Please use this identifier to cite or link to this item: https://elibrary.tucl.edu.np/handle/123456789/2939
Title: Performing Gurung Identity through Thōte: Shift in Ethnic Politics
Authors: Gurung, Pam Bahadur
Keywords: English literature;Gurung Identity;Gurung culture;Thōte: Shift;Ethnic Politics
Issue Date: Aug-2012
Publisher: Central Department of English Kirtipur, Kathmandu, Nepal
Abstract: This research is an analytically study of Thōte, one of the Gurung tribal rituals, as a ‘socio-aesthetic mirror’ of Gurung identity. It explores the ritual as a reenactment of the Gurung tribal attributes and aesthetics on the one hand, and a dramatization of the socio-political agendas of their identity politics on the other. The rhythmic pattern of its performance with performers’ face and body painting, other decorations like garlands of ranijhar, tribal music, weapons, and dress code in the village to the carnival nature of mass street procession in the form of a ‘cultural collage’ including even other Gurung cultures, rituals, songs, dances, and individual creations in Pokhara reveal and identify the Gurung tribal identity and aesthetics. As a socio-political mirror, the ritual not only reflects the social, economic, religious, cultural, and geographical aspects of the community, but also most importantly shows a gradual shift in the ethnic politics. The rising identity consciousness of the tribe after the political change of Nepal in 1990 has led to the dialectics between the Thōte performance and the tribe’s identity politics. Due to the dialectics, the ritual performance has become a more per formative political discourse of dramatizing the dialogue between the tribal identity markers and the socio-political forces emerging in the local, national, and global societies.

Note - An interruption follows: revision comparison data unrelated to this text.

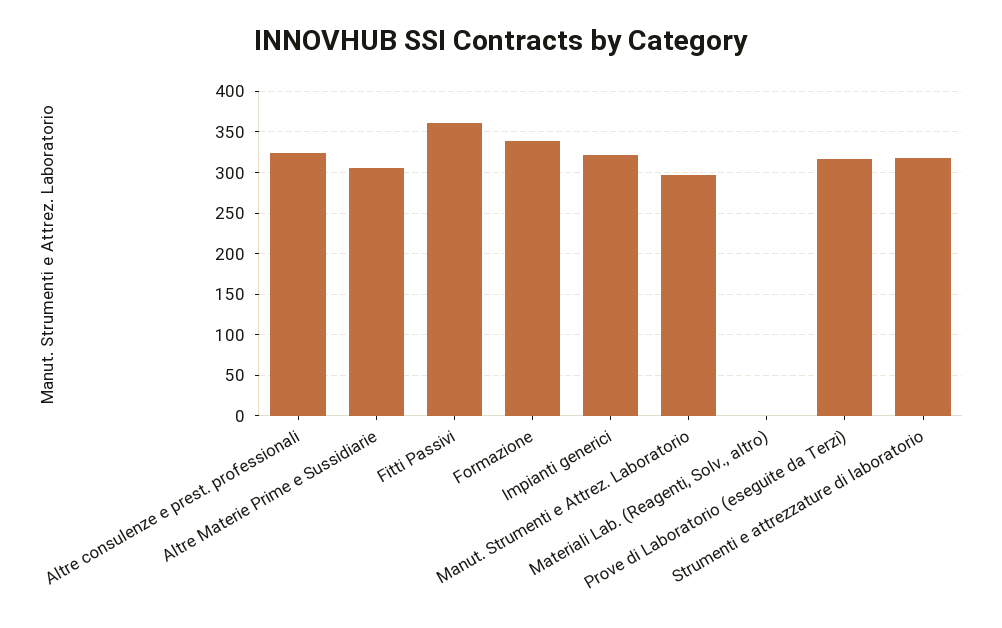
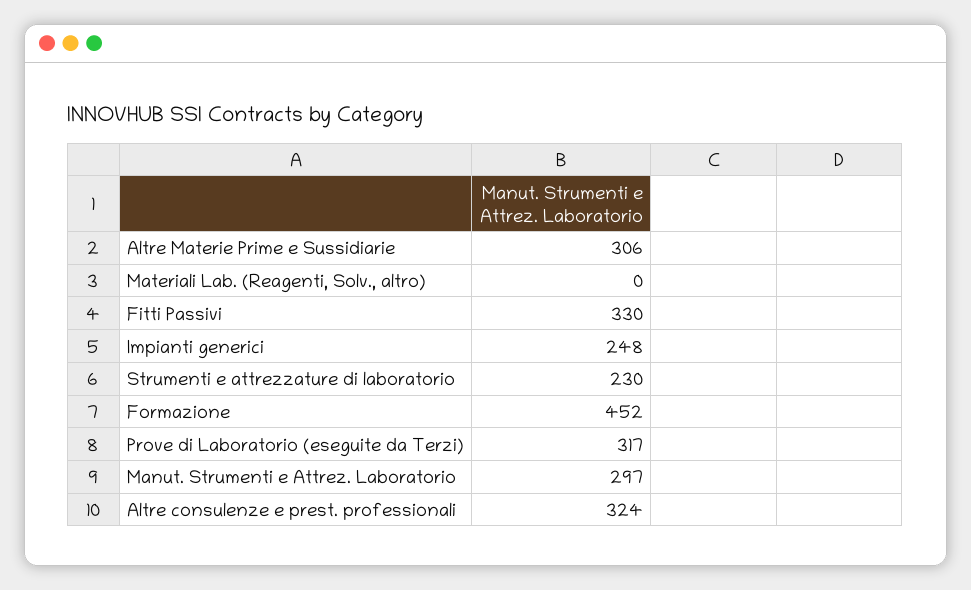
Fitti Passivi: 360 -> 330
Formazione: 340 -> 452
Impianti generici: 320 -> 248
Strumenti e attrezzature di laboratorio: 320 -> 230

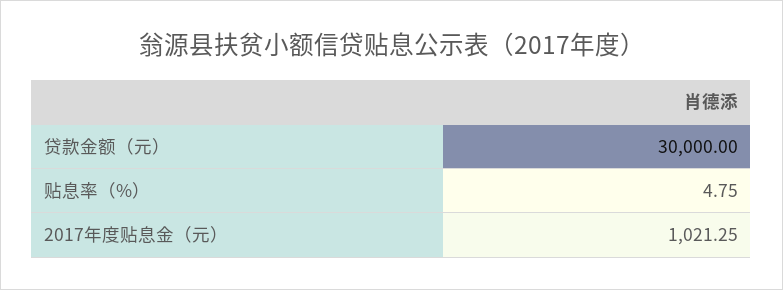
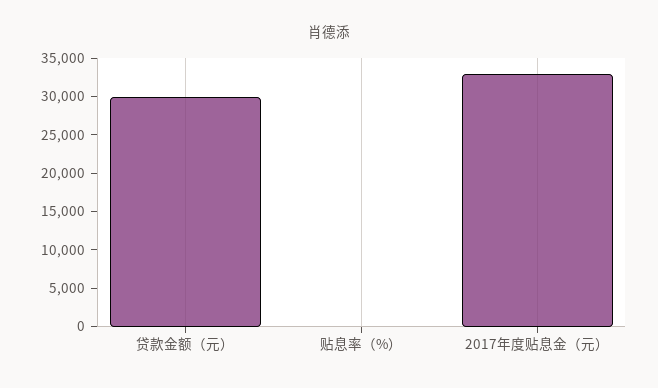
2017年度贴息金（元）: 1021.25 -> 32500

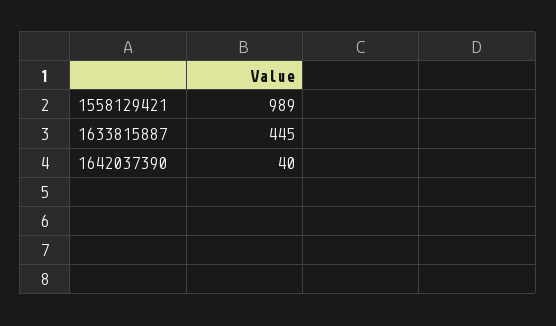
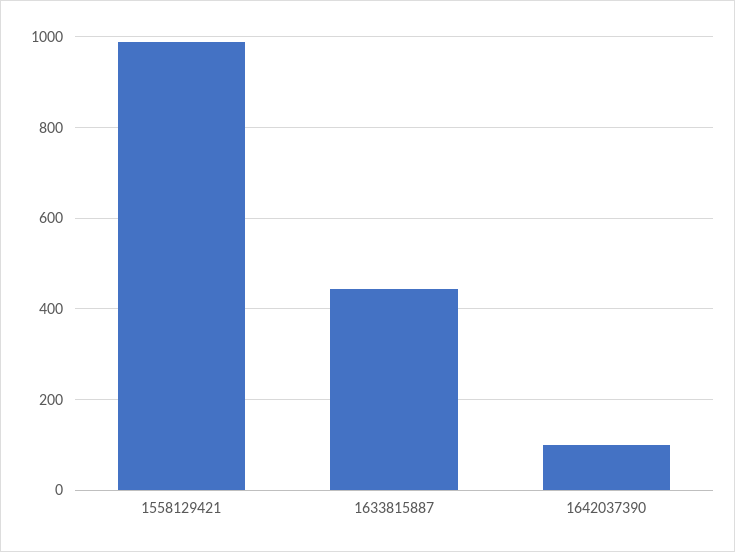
1642037390: 40 -> 100

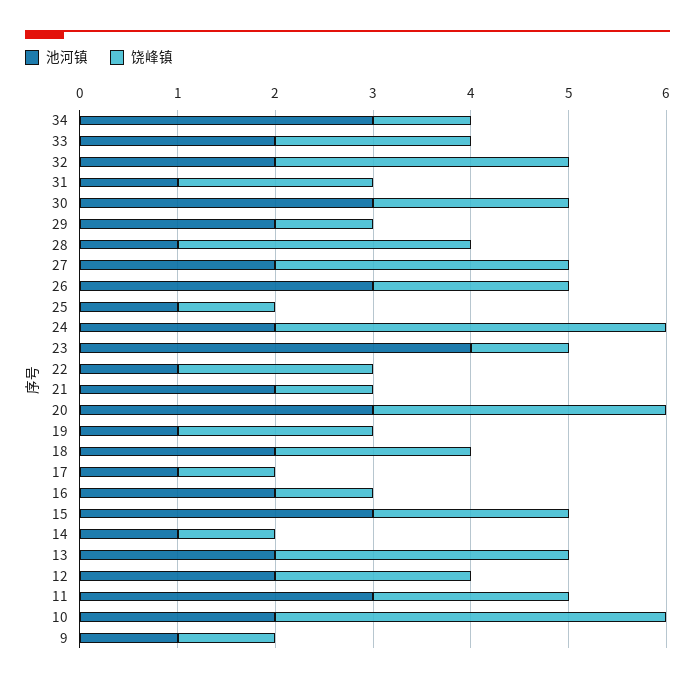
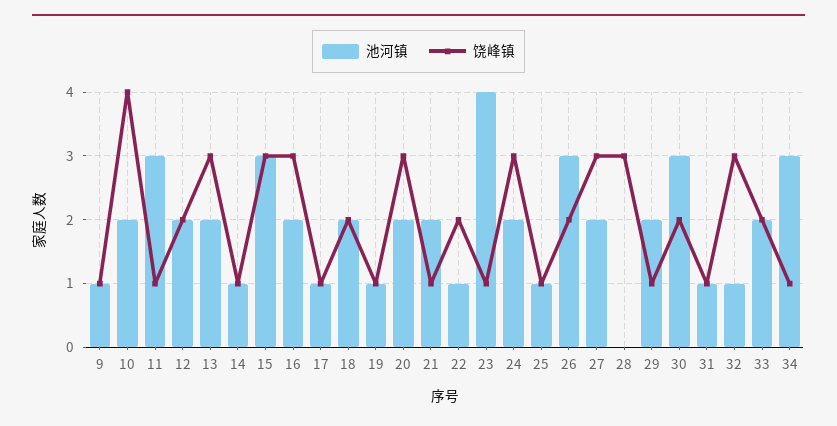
池河镇, 32: 2 -> 1
饶峰镇, 31: 2 -> 1
池河镇, 28: 1 -> 0
饶峰镇, 24: 4 -> 3
池河镇, 20: 3 -> 2
饶峰镇, 19: 2 -> 1
饶峰镇, 16: 1 -> 3
饶峰镇, 15: 2 -> 3
饶峰镇, 11: 2 -> 1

The ritual site, therefore, has turned out to be a space of enacting the intra-communal, inter-communal, and global conflicts where the tribe strategically exploits its tribal attributes, everyday, aesthetics, ‘strategic essential ism,’ and politics of negotiation and fusion to maintain their identity keeping a harmonious but conversational relation to the local, national, and global forces. As a result, the ritual performance and the Gurung identity both are in shift and becoming more cross cultural and global.